Threat Upgraded as Yaha Worm Spreads
Hanging on through the new Year, the threat of the Yaha computer virus has been upgraded.
Originally found on Dec. 21 in Kuwait, the virus, detected with several variants, has begun spreading more rapidly and widely around the world. Yaha.K (also known as W32/Yaha.k and W32.yaha.L@mm) is a mass-mailing worm that propagates through email using its own email engine.
Anti-virus vendors are warning of a new version of the worm and a few have upgraded its threat level.

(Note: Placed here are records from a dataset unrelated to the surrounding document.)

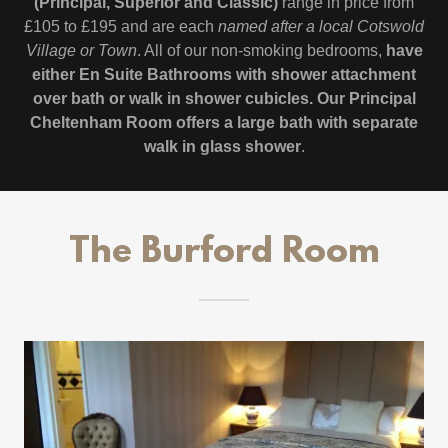
(Principal, Superior and Classic)
range in price from
£105 to £195 and are each
named after a local Cotswold
Village or Town
. All of our non-smoking bedrooms,
have
either En Suite Bathrooms with shower attachment
over bath or walk in shower cubicles. Our Principal
Cheltenham Room offers a large bath with separate
walk in glass shower
.
The Burford Room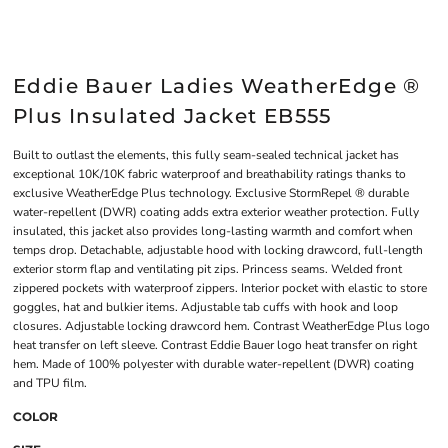
Eddie Bauer Ladies WeatherEdge ®
Plus Insulated Jacket EB555
Built to outlast the elements, this fully seam-sealed technical jacket has
exceptional 10K/10K fabric waterproof and breathability ratings thanks to
exclusive WeatherEdge Plus technology. Exclusive StormRepel ® durable
water-repellent (DWR) coating adds extra exterior weather protection. Fully
insulated, this jacket also provides long-lasting warmth and comfort when
temps drop. Detachable, adjustable hood with locking drawcord, full-length
exterior storm flap and ventilating pit zips. Princess seams. Welded front
zippered pockets with waterproof zippers. Interior pocket with elastic to store
goggles, hat and bulkier items. Adjustable tab cuffs with hook and loop
closures. Adjustable locking drawcord hem. Contrast WeatherEdge Plus logo
heat transfer on left sleeve. Contrast Eddie Bauer logo heat transfer on right
hem. Made of 100% polyester with durable water-repellent (DWR) coating
and TPU film.
COLOR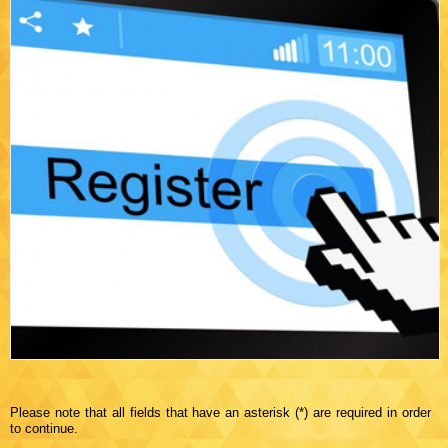
Please note that all fields that have an asterisk (*) are required in order
to continue.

MessageLabs rates it as a `high risk' and Symantec has upgraded it from a Level 1 threat to a Level 2.
And the security analysts at MessageLabs say the new virus strains are leading to a naming confusion that's hampering anti-virus vendors' ability to fight the Yaha worm.
''The release strategy chosen by the authors of the Yaha virus has created chaos with the naming conventions used by the anti-virus industry, causing problems for vendors and consumers alike,'' says MessageLabs analysts in a written statement. ``The first problem was caused by releasing several variants of the virus in a short space of time... So, one anti-virus vendor may discover a new variant and assign it the letter C. Meanwhile, a different anti-virus vendor may discover a different new variant, and also assign it the letter C.''
The worm was originally confined mainly to the Middle East but has started rapidly spreading around the globe, causing several anti-virus vendors to up its threat level status.

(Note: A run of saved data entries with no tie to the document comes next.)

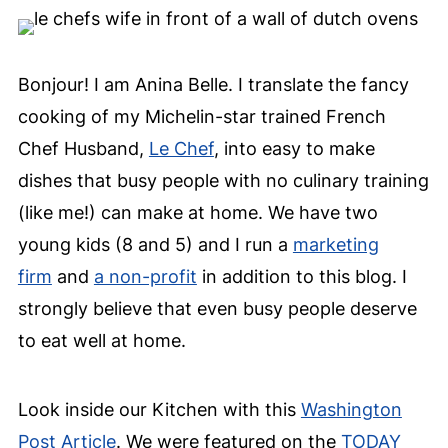
Bonjour! I am Anina Belle. I translate the fancy
cooking of my Michelin-star trained French
Chef Husband,
Le Chef
, into easy to make
dishes that busy people with no culinary training
(like me!) can make at home. We have two
young kids (8 and 5) and I run a
marketing
firm
and
a non-profit
in addition to this blog. I
strongly believe that even busy people deserve
to eat well at home.
Look inside our Kitchen with this
Washington
Post Article
. We were featured on the
TODAY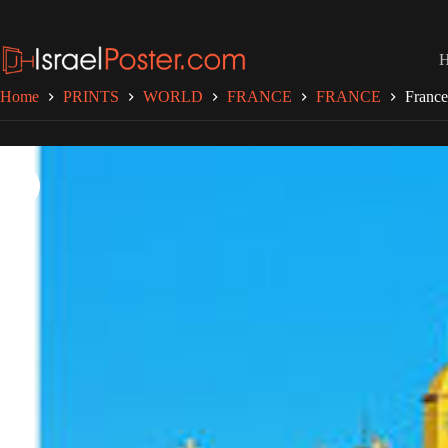
Skip
to
content
Home
PRINTS
WORLD
FRANCE
FRANCE
France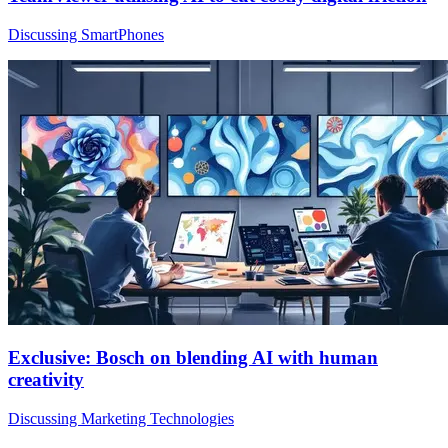
Discussing SmartPhones
Exclusive: Bosch on blending AI with human
creativity
Discussing Marketing Technologies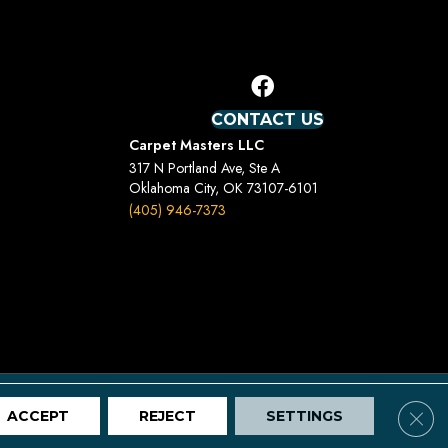
CONTACT US
Carpet Masters LLC
317 N Portland Ave, Ste A
Oklahoma City, OK 73107-6101
(405) 946-7373
Terms And Conditions
Privacy Policy
Site Map
Clos
ACCEPT
REJECT
SETTINGS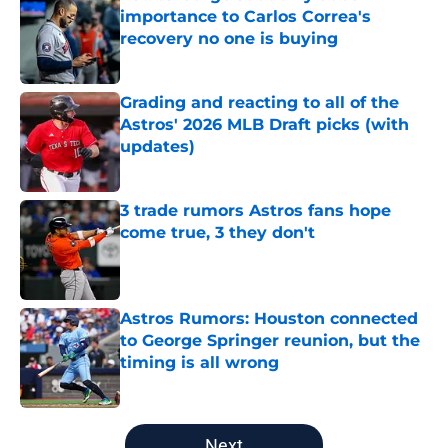
importance to Carlos Correa's
recovery no one is buying
Published by on Invalid Date
Grading and reacting to all of the
Astros' 2026 MLB Draft picks (with
updates)
Published by on Invalid Date
3 trade rumors Astros fans hope
come true, 3 they don't
Published by on Invalid Date
Astros Rumors: Houston connected
to George Springer reunion, but the
timing is all wrong
Published by on Invalid Date
5 related articles loaded
Next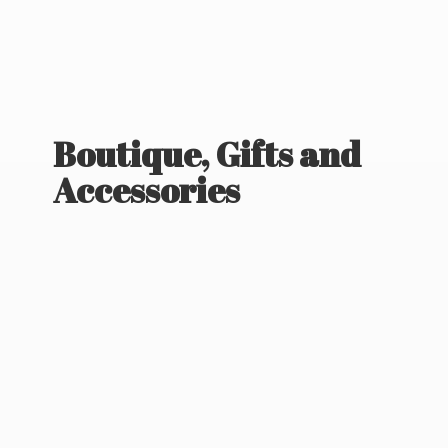
Boutique, Gifts
and
Accessories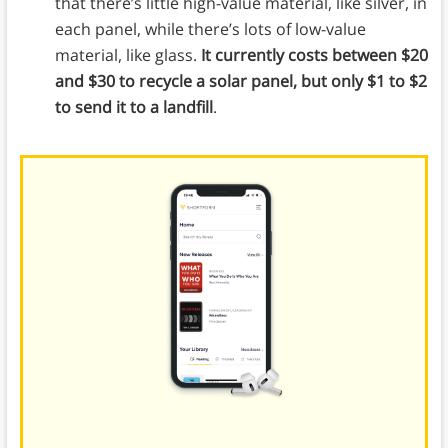
that there’s little high-value material, like silver, in
each panel, while there’s lots of low-value
material, like glass.
It currently costs between $20
and $30 to recycle a solar panel, but only $1 to $2
to send it to a landfill
.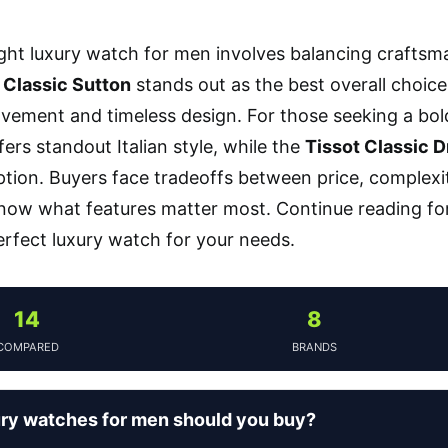
ight luxury watch for men involves balancing craftsma
 Classic Sutton
stands out as the best overall choice
vement and timeless design. For those seeking a bol
ers standout Italian style, while the
Tissot Classic 
ption. Buyers face tradeoffs between price, complexit
know what features matter most. Continue reading fo
rfect luxury watch for your needs.
14
8
COMPARED
BRANDS
ry watches for men should you buy?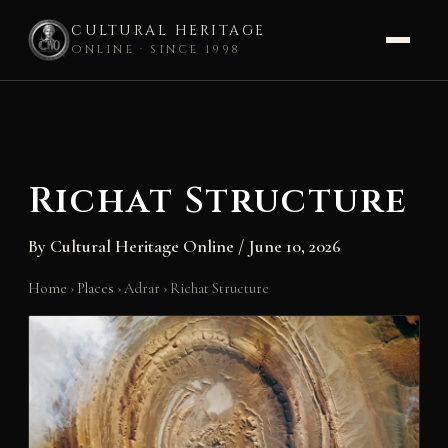
CULTURAL HERITAGE
ONLINE · SINCE 1998
Skip
to
content
Richat Structure
By
Cultural Heritage Online
/
June 10, 2026
Home
›
Places
›
Adrar
›
Richat Structure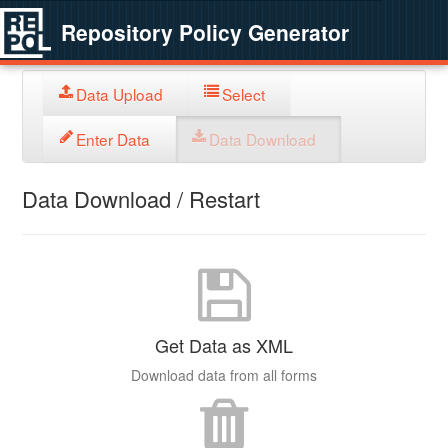
Repository Policy Generator
Data Upload
Select
Enter Data
Data Download
Data Download / Restart
Get Data as XML
Download data from all forms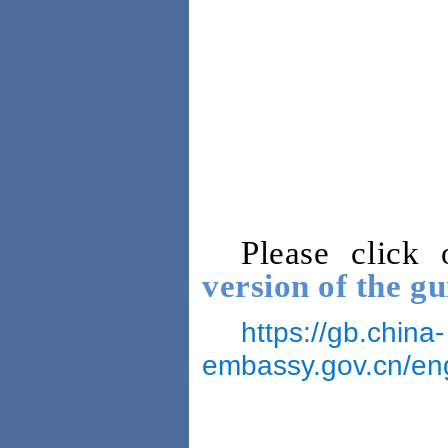
Please click
version of the gu
https://gb.china-
embassy.gov.cn/e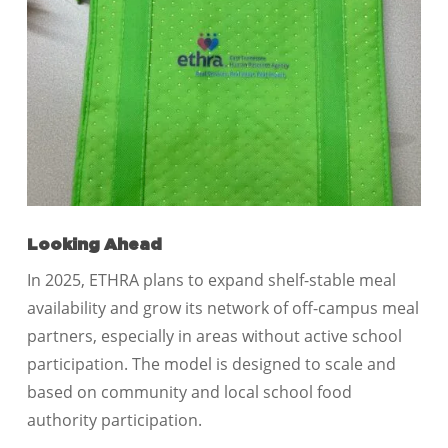
Looking Ahead
In 2025, ETHRA plans to expand shelf-stable meal
availability and grow its network of off-campus meal
partners, especially in areas without active school
participation. The model is designed to scale and
based on community and local school food
authority participation.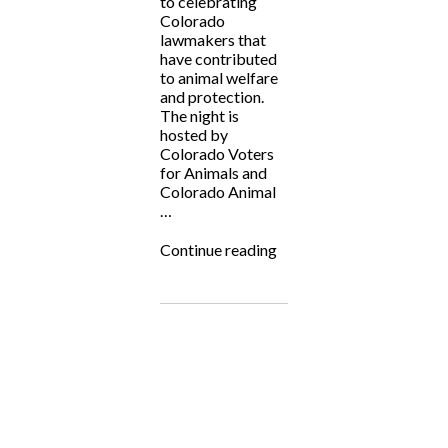
to celebrating
Colorado
lawmakers that
have contributed
to animal welfare
and protection.
The night is
hosted by
Colorado Voters
for Animals and
Colorado Animal
…
“Laws
Continue reading
for
Paws
2023!”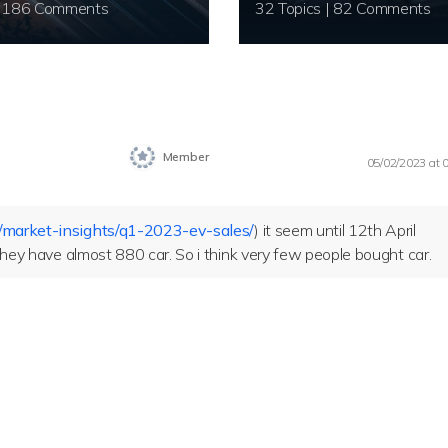
20 Topics | 186 Comments
32 Topics | 82 Comments
Member
05/02/2023 at 
/market-insights/q1-2023-ev-sales/
) it seem until 12th April
 they have almost 880 car. So i think very few people bought car.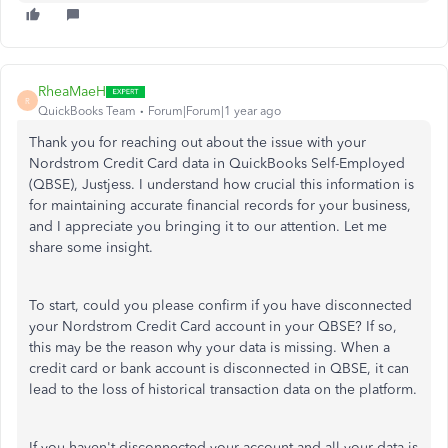
RheaMaeH
R
QuickBooks Team
Forum|Forum|1 year ago
Thank you for reaching out about the issue with your
Nordstrom Credit Card data in QuickBooks Self-Employed
(QBSE), Justjess. I understand how crucial this information is
for maintaining accurate financial records for your business,
and I appreciate you bringing it to our attention. Let me
share some insight.
To start, could you please confirm if you have disconnected
your Nordstrom Credit Card account in your QBSE? If so,
this may be the reason why your data is missing. When a
credit card or bank account is disconnected in QBSE, it can
lead to the loss of historical transaction data on the platform.
If you haven't disconnected your account and all your data is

Message Labs notes that as of noon EST on Jan. 2, it had stopped more than 36,272 cases of the Yaha worm in about 100 countries. The countries hardest hit, so far, are the Netherlands, Great Britain and Canada.

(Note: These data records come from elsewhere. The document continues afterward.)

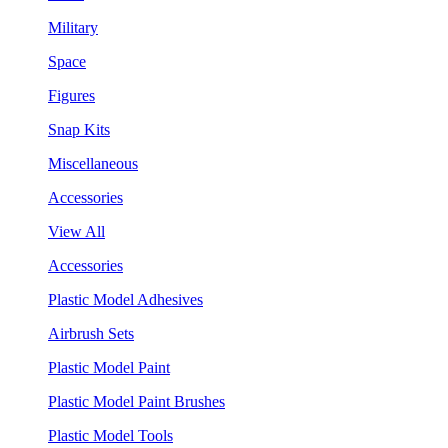
Military
Space
Figures
Snap Kits
Miscellaneous
Accessories
View All
Accessories
Plastic Model Adhesives
Airbrush Sets
Plastic Model Paint
Plastic Model Paint Brushes
Plastic Model Tools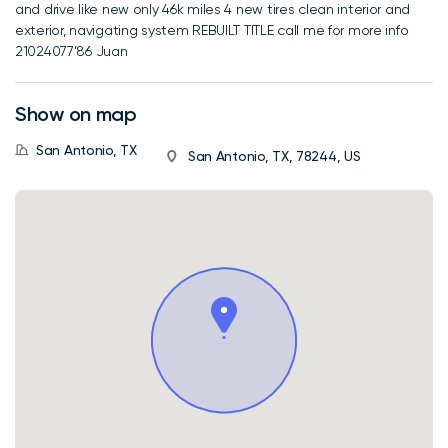
and drive like new only 46k miles 4 new tires clean interior and
exterior, navigating system REBUILT TITLE call me for more info
21024077’86 Juan
Show on map
San Antonio, TX
San Antonio, TX, 78244, US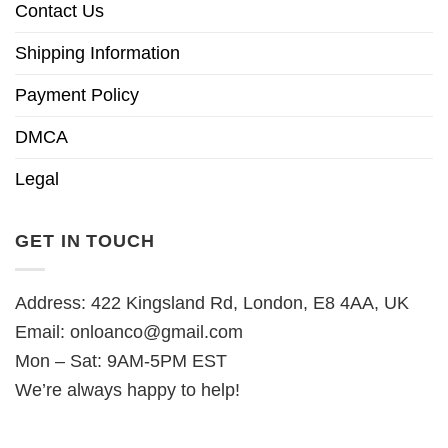
Contact Us
Shipping Information
Payment Policy
DMCA
Legal
GET IN TOUCH
Address: 422 Kingsland Rd, London, E8 4AA, UK
Email:
onloanco@gmail.com
Mon – Sat: 9AM-5PM EST
We’re always happy to help!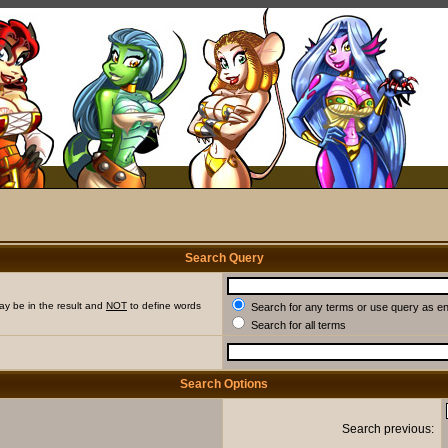
Search Query
ay be in the result and
NOT
to define words
Search for any terms or use query as e
Search for all terms
Search Options
Search previous: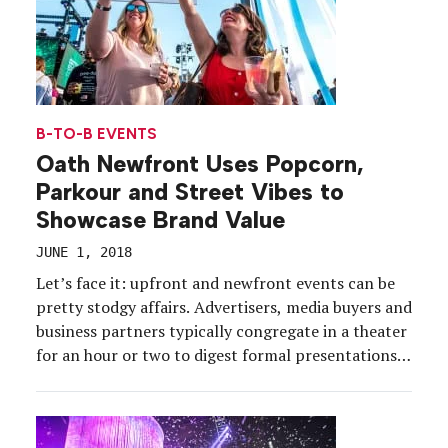
B-TO-B EVENTS
Oath Newfront Uses Popcorn,
Parkour and Street Vibes to
Showcase Brand Value
JUNE 1, 2018
Let’s face it: upfront and newfront events can be
pretty stodgy affairs. Advertisers, media buyers and
business partners typically congregate in a theater
for an hour or two to digest formal presentations
and executive speeches, with perhaps a
performance or two and a reception post-event.
But for Oath, a company that nine months ago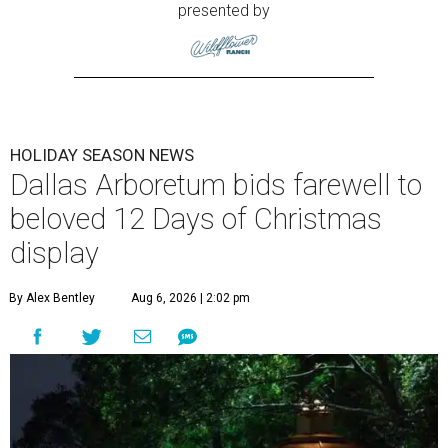
presented by
HOLIDAY SEASON NEWS
Dallas Arboretum bids farewell to
beloved 12 Days of Christmas
display
By Alex Bentley
Aug 6, 2026 | 2:02 pm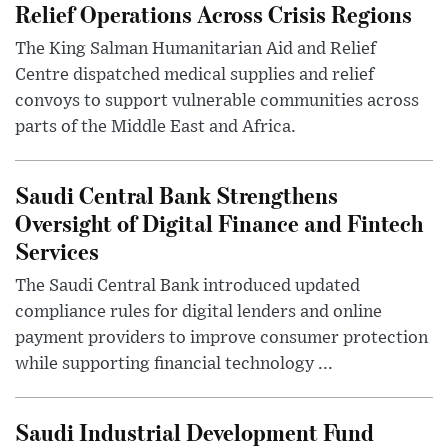
Relief Operations Across Crisis Regions
The King Salman Humanitarian Aid and Relief
Centre dispatched medical supplies and relief
convoys to support vulnerable communities across
parts of the Middle East and Africa.
Saudi Central Bank Strengthens
Oversight of Digital Finance and Fintech
Services
The Saudi Central Bank introduced updated
compliance rules for digital lenders and online
payment providers to improve consumer protection
while supporting financial technology ...
Saudi Industrial Development Fund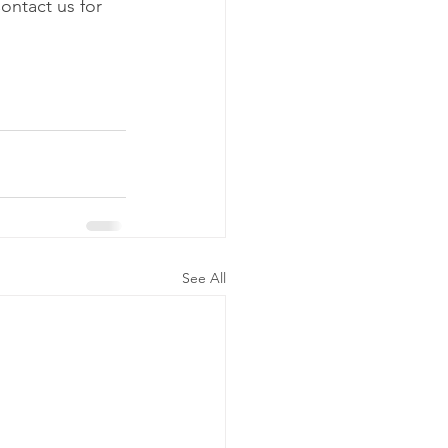
ontact us for 
See All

The Yaha worm attacks Windows systems (Windows 95, 98, NT, 2000, XP and ME) and it also can retrieve addresses from Yahoo Messenger, MSN Messenger and .Net Messenger service directories. Anti-virus vendors warn that it shows up in victims' inboxes with any one of dozens of subject lines, including `Free Demo Game' and `XXX Screensavers For You'.
The `From' addresses are forged and the message is an attachment with a randomly generated name.
To block the worm, according to a warning from F-Secure, strip attachments ending with .SCR, .EXE and .COM at the firewall.